Article 50 – the mechanism for member states to quit the bloc – was triggered on that day two years ago by May, starting the countdown to Brexit. She has repeatedly told MPs that “no deal is better than a bad deal”.
Speaking a few weeks after calling off a previous vote on her withdrawal agreement because she knew it would be rejected, May will ask MPs to consider various scenarios.
“Imagine,” she will say, “if an anti-devolution House of Commons had said to the people of Scotland or Wales that despite voting in favor of a devolved legislature, parliament knew better and would over-rule them. Or else force them to vote again.”
She will add: “What if we found ourselves in a situation where parliament tried to take the UK out of the EU in opposition to a Remain vote?
“People’s faith in the democratic process and their politicians would suffer catastrophic harm.”

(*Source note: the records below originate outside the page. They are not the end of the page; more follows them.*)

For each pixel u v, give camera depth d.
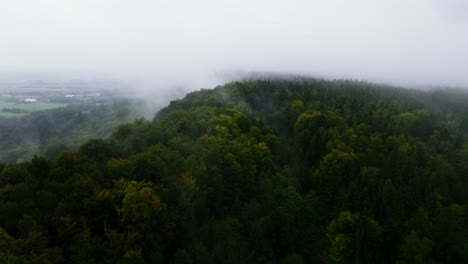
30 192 35.94
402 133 91.56
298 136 86.81
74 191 35.88
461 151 79.44
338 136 80.69
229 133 72.25
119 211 35.03
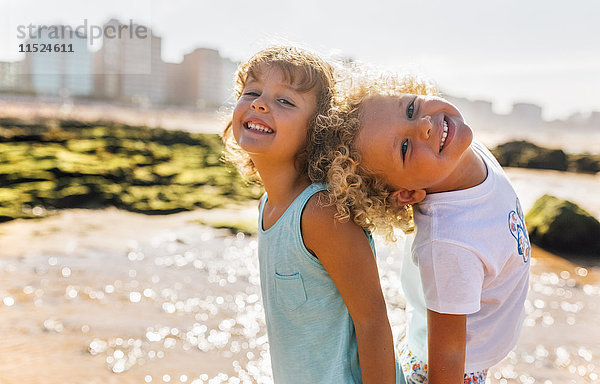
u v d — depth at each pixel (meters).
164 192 8.48
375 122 1.67
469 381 1.80
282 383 1.77
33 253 5.32
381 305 1.58
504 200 1.77
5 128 11.24
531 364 3.40
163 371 3.16
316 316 1.66
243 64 1.82
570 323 4.07
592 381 3.20
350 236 1.57
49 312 3.89
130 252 5.57
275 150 1.63
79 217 6.96
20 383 2.91
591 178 14.13
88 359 3.25
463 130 1.64
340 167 1.60
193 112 41.59
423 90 1.91
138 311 4.03
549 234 6.31
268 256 1.70
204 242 6.11
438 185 1.73
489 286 1.72
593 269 5.57
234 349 3.51
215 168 10.70
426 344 1.86
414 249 1.73
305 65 1.64
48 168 8.48
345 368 1.65
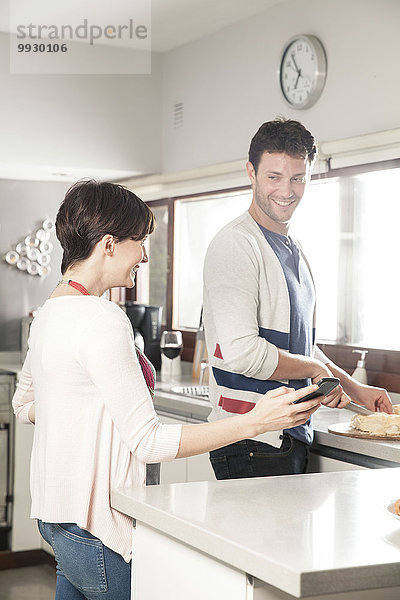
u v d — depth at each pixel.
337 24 3.41
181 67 4.51
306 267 2.49
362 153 3.28
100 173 4.69
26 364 1.92
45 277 5.04
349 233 3.38
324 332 3.50
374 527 1.36
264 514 1.43
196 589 1.41
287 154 2.32
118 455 1.68
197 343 4.23
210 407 3.11
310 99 3.53
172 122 4.59
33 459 1.78
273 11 3.80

She will also go back to the fundamentals of the referendum, observing that during the 2016 campaign, “both sides disagreed on many things, but on one thing they were united: what the British people decided, the politicians would implement”.

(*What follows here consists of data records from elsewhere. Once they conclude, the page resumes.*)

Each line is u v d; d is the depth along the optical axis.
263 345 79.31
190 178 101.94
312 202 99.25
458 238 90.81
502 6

She will continue: “In the run-up to the vote, the government sent a leaflet to every household making the case for Remain. It stated very clearly: ‘This is your decision. The government will implement what you decide.’
“Those were the terms on which people cast their votes. If a majority had backed Remain, the UK would have continued as an EU member state.
“No doubt the disagreements would have continued too, but the vast majority of people would have had no truck with an argument that we should leave the EU in spite of a vote to remain or that we should return to the question in another referendum.”
The prime minister will say that previous referendums have been honored, commenting: “When the people of Wales voted by a margin of 0.3%, on a turnout of just over 50%, to endorse the creation of the Welsh Assembly, that result was accepted by both sides and the popular legitimacy of that institution has never seriously been questioned.
“Parliament understood this fact when it voted overwhelmingly to trigger Article 50. And both major parties did so too when they stood on election manifestos in 2017 that pledged to honor the result of the referendum.”
The prime minister will make this plea: “I ask MPs to consider the consequences of their actions on the faith of the British people in our democracy.
“On the rare occasions when parliament puts a question to the British people directly we have always understood that their response carries a profound significance.
“We all have a duty to implement the result of the referendum.”
At least 90 Conservative MPs are expected to vote against May’s deal – a mixture of longstanding Remain supporters such as Anna Soubry and Brexiteers like Jacob Rees-Mogg.